Title: Re: CC II - Carcassonne New Edition - Differences in Rules
Post by: kettlefish on May 17, 2018, 04:46:28 AM
To make a good translation of rules, you need to know the game Carcassonne and its expansions. Than it is really good if the person who do the translation can read and speak both languages.

My English is not perfect, but I can see the wrong rule text from zman games.

In the next days I will forward with the differences in rules for the BigBox6 - the minis.
--------------------------------------
I am still wondering why the English speaking people don't have the choice between the scoring meeple and the messenger.
They can only use the scoring meeple for the final score.

The Germans have the choice to use the scoring meeple or the woman meeple (messenger).
Title: Re: CC II - Carcassonne New Edition - Differences in Rules
Post by: Just a Bill on May 17, 2018, 11:16:16 AM
I am still wondering why the English speaking people don't have the choice between the scoring meeple and the messenger ... for the final score.

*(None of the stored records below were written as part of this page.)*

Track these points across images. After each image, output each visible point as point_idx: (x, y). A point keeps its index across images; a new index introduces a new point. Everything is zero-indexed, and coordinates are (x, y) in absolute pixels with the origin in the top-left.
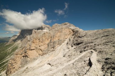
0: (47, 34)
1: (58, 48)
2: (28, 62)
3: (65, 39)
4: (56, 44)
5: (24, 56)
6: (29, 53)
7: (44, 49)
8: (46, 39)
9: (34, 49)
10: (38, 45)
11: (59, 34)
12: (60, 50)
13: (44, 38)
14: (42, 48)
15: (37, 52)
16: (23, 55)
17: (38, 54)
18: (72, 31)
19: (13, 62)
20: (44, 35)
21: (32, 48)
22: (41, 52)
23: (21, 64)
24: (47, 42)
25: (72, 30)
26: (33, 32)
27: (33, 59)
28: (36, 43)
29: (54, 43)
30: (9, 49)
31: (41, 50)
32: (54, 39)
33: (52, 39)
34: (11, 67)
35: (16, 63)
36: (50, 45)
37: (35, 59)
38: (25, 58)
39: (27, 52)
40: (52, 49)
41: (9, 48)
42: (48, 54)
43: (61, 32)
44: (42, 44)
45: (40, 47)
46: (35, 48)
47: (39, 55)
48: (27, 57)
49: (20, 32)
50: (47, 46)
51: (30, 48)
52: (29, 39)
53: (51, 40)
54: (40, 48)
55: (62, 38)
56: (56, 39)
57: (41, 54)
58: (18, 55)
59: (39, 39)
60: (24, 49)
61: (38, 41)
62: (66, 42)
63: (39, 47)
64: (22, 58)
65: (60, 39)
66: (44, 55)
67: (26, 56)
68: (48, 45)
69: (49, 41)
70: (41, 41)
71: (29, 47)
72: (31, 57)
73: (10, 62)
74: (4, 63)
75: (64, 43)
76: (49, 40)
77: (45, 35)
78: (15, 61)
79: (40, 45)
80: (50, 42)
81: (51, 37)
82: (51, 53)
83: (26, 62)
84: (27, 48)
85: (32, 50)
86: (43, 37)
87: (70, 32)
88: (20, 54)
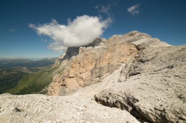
0: (90, 55)
1: (107, 78)
3: (120, 64)
4: (105, 72)
5: (61, 85)
6: (68, 81)
7: (86, 78)
8: (88, 62)
9: (73, 77)
10: (78, 72)
11: (109, 54)
13: (85, 62)
14: (84, 76)
15: (77, 81)
16: (61, 83)
17: (78, 85)
18: (135, 49)
21: (71, 75)
22: (82, 82)
24: (91, 67)
25: (136, 46)
27: (72, 90)
28: (75, 69)
29: (101, 69)
31: (82, 79)
32: (101, 64)
33: (98, 63)
35: (55, 92)
36: (94, 72)
37: (74, 91)
38: (63, 87)
39: (65, 80)
40: (98, 78)
42: (91, 86)
43: (113, 51)
44: (82, 70)
45: (81, 74)
46: (74, 76)
47: (80, 85)
50: (90, 73)
51: (68, 75)
53: (96, 65)
55: (114, 62)
56: (104, 64)
57: (83, 85)
58: (56, 83)
59: (79, 63)
60: (62, 76)
61: (77, 65)
62: (121, 68)
63: (79, 74)
65: (112, 63)
66: (86, 87)
67: (65, 85)
68: (92, 72)
69: (94, 66)
70: (82, 66)
71: (67, 73)
72: (69, 86)
75: (118, 70)
76: (94, 64)
77: (87, 56)
78: (54, 90)
80: (95, 68)
81: (96, 60)
82: (96, 85)
83: (65, 93)
84: (65, 75)
85: (70, 77)
86: (85, 60)
87: (131, 51)
88: (58, 81)
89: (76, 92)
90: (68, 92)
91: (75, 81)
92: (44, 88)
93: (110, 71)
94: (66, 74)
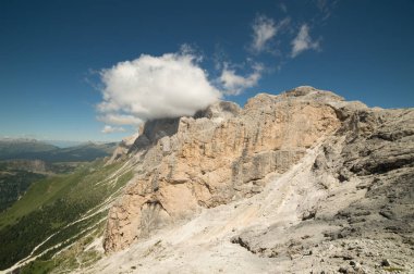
0: (231, 128)
1: (274, 183)
2: (161, 225)
3: (304, 149)
4: (267, 167)
5: (149, 203)
6: (169, 192)
7: (218, 185)
8: (226, 145)
9: (183, 182)
10: (198, 169)
11: (276, 127)
12: (283, 190)
13: (219, 144)
14: (212, 178)
15: (193, 191)
16: (148, 197)
17: (195, 201)
18: (334, 117)
19: (120, 216)
20: (219, 130)
21: (177, 177)
22: (206, 195)
23: (142, 226)
24: (231, 157)
25: (336, 111)
26: (181, 124)
27: (177, 215)
28: (190, 161)
29: (258, 161)
30: (113, 178)
31: (208, 186)
32: (259, 149)
33: (251, 146)
34: (115, 231)
35: (127, 221)
36: (241, 169)
37: (184, 217)
38: (152, 207)
39: (161, 190)
40: (250, 185)
41: (111, 173)
42: (233, 205)
43: (287, 119)
44: (211, 163)
45: (204, 173)
46: (186, 178)
47: (201, 203)
48: (158, 206)
49: (142, 126)
50: (230, 171)
51: (170, 175)
52: (166, 148)
53: (245, 152)
54: (205, 177)
55: (290, 145)
56: (265, 149)
57: (209, 203)
58: (135, 197)
59: (201, 147)
60: (151, 179)
61: (197, 153)
62: (309, 160)
63: (200, 175)
64: (146, 206)
65: (284, 148)
66: (218, 207)
67: (157, 202)
68: (235, 170)
69: (240, 155)
70: (208, 153)
71: (167, 172)
72: (171, 207)
73: (114, 216)
74: (100, 216)
75: (300, 164)
76: (240, 149)
77: (224, 130)
78: (125, 215)
79: (204, 167)
80: (244, 158)
81: (248, 140)
82: (246, 200)
83: (157, 222)
84: (160, 176)
85: (175, 183)
86: (218, 140)
87: (325, 122)
88: (140, 192)
89: (190, 219)
90: (166, 221)
91: (188, 192)
92: (84, 212)
93: (281, 168)
94: (165, 174)
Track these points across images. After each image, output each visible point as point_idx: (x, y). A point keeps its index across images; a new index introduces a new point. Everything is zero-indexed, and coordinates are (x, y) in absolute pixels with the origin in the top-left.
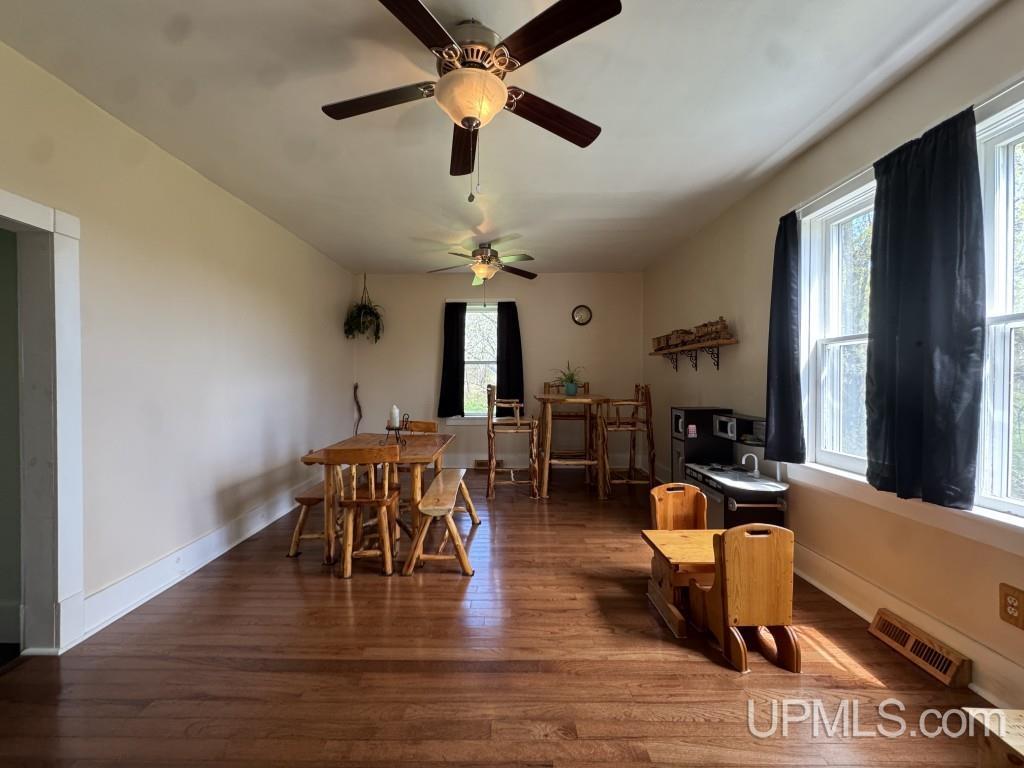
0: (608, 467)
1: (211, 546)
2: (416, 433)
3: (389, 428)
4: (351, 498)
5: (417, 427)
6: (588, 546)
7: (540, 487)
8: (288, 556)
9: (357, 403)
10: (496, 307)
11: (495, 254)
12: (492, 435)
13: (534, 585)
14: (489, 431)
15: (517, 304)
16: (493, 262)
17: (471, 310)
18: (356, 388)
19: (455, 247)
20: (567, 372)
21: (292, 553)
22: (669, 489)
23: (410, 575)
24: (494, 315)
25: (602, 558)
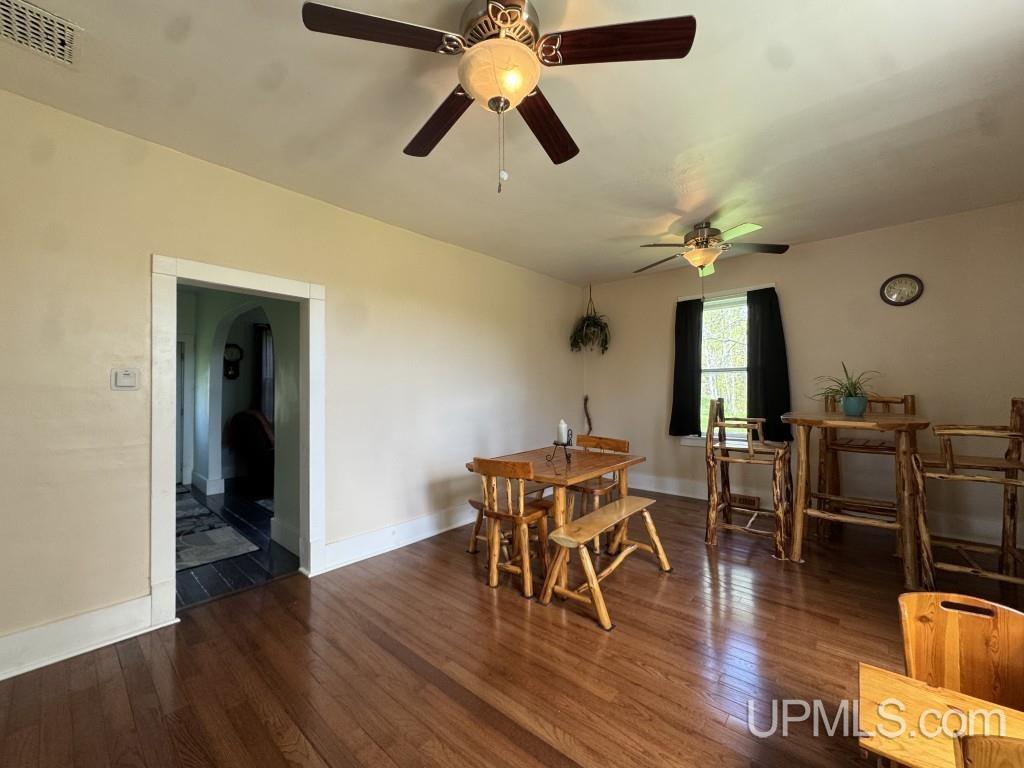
0: (925, 537)
1: (423, 527)
2: (607, 451)
3: (556, 444)
4: (493, 510)
5: (606, 444)
6: (817, 655)
7: (788, 544)
8: (468, 551)
9: (587, 415)
10: (746, 298)
11: (716, 233)
12: (712, 463)
13: (675, 675)
14: (708, 457)
15: (776, 290)
16: (714, 244)
17: (708, 307)
18: (586, 400)
19: (664, 237)
20: (845, 381)
21: (471, 550)
22: (947, 604)
23: (545, 605)
24: (744, 310)
25: (826, 682)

Since it does not matter which figure is used, my guess would be that Z-Man thought it would help reinforce the rule that no messages are received during the final scoring if there were only regular meeples on the scoreboard and not any messengers. (In fact, if that had been the rule from the start, then we wouldn't even need the "exception" rule that messages cannot happen during the final scoring; the lack of messengers would make that happen automatically.) Z-Man may have also thought it was weird to have a rule giving the player a "choice" that has absolutely no effect on gameplay. Rules without a gameplay purpose can lead players to be concerned that they are misunderstanding something, and to ask questions of the publisher, so they may have wanted to avoid those potential issues by having simple, definitive procedure — especially there is no effect on the score either way. (I realize there could be cultural differences that make this less of an issue for a German-speaking audience; I am only speaking from an English/American perspective and my own experiences as a designer/rules writer/FAQ answerer.)

If it made any difference for gameplay, then I would be bothered by this slight change. But since the change actually has better logic with the rules and it eliminates confusion/questions, I don't have a problem with it.